4. A cross gender relational model is not an inferior path to spiritual formation in comparison to models that involve withdrawing to get alone with God.
It's not an either/or here. Spiritual friendship as a model, whether it be cross gender or with the same gender, is a powerful dynamic in spiritual formation. This is a generalization of point two.
I couldn't agree more. I find Mark Driscoll's approach toward women demeaning and unrealistic. Jesus' invitation to other women to be near and share in the intimacy of the apostolic band elevated women and recognized that we bring our maleness and femaleness to the spiritual journey, and we are all better off for it. I find evangelicalism's paranoia about this to be somehow bland and blind and monkish. Marriage isn't meant to bear the total weight of our need for maleness and femaleness in our lives and in the church. Men who are excessively obssessive about the temptation women pose to them often create atmospheres of paranoia and end up pushing women to the outer edges of the church. We don't have a choice on this one. Grow up guys!! Get a grip!! Women matter and have a right to come into the center of church life and relationships.

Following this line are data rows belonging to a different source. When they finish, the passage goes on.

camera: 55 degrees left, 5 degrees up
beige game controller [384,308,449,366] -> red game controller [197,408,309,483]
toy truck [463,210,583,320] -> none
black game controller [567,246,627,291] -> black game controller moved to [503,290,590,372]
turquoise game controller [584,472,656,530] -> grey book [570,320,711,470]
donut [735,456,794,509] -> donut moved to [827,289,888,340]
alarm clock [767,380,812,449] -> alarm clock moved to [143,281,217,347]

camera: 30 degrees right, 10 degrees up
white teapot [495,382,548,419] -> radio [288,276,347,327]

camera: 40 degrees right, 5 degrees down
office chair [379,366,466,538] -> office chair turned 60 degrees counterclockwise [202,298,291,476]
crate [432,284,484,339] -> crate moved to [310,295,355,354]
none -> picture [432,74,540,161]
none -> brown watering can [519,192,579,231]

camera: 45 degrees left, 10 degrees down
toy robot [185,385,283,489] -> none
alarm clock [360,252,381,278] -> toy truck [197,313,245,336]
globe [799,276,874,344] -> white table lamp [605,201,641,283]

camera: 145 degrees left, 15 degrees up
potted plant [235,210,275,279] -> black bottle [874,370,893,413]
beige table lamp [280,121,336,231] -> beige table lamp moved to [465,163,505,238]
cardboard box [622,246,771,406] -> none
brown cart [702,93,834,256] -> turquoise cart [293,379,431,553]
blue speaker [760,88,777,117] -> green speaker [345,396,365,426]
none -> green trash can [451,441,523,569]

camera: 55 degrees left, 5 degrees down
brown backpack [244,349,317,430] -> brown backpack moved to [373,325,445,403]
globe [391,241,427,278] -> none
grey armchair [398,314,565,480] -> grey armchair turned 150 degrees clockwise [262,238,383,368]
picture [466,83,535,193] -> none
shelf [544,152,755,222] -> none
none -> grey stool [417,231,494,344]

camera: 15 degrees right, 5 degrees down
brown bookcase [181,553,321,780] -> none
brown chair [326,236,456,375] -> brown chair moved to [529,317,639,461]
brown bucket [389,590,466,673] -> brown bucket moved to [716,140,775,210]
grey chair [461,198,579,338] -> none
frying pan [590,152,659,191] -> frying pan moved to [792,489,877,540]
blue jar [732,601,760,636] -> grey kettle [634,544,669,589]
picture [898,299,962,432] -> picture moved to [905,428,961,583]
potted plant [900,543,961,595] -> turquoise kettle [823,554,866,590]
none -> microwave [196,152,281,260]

Posted by: Don Bryant | November 25, 2006 at 03:09 AM
Hello. I found you through Scott McKnight's blog. I enjoyed this post and think it's right on. If we in the church can't learn to relate to one another as men and women in healthy non-sexual ways, what does that say about the power of the gospel?
I agree that so much practice in evangelical circles is based on fear. I've noticed how there seems to be an almost fatalistic attitude towards sex and sexual temptation in some evangelical circles. Our view of sex seems to be essentially the same as that of the surrounding secular culture, that the sex drive is too powerful to resist and must be indulged. As a result we view all relationships between men and women in a sexualized light. I'd be willing to bet that this overly sexualized view of male/female relationships affects the health of our marriages as well.
I've only recently become aware of Driscoll and his views on a lot of things, but it seems to me that this overly sexualized mentality is a strong component of his views on male/female relationships. It's hard for me not to connect this to the sort of swaggering, macho version of manhood he seems to promote among Christian men as well. It, once again, seems to be a view that takes it's cues from the secular culture rather than from the Bible.
Posted by: Gordon Hackman | November 25, 2006 at 07:30 AM
Hi Gordon and Don,
Thanks so much for your comments! And, I was linked my Scot's blog but the link is no longer there. This issue does generate more heat in the sub-evangelical culture than probably any other issue out there. That's probably one of the reasons (not the main one but one of the reasons) why a book hasn't been published yet.
Posted by: Dan | November 25, 2006 at 10:00 AM
Don,
I appreciate your comment about Jesus and women so much!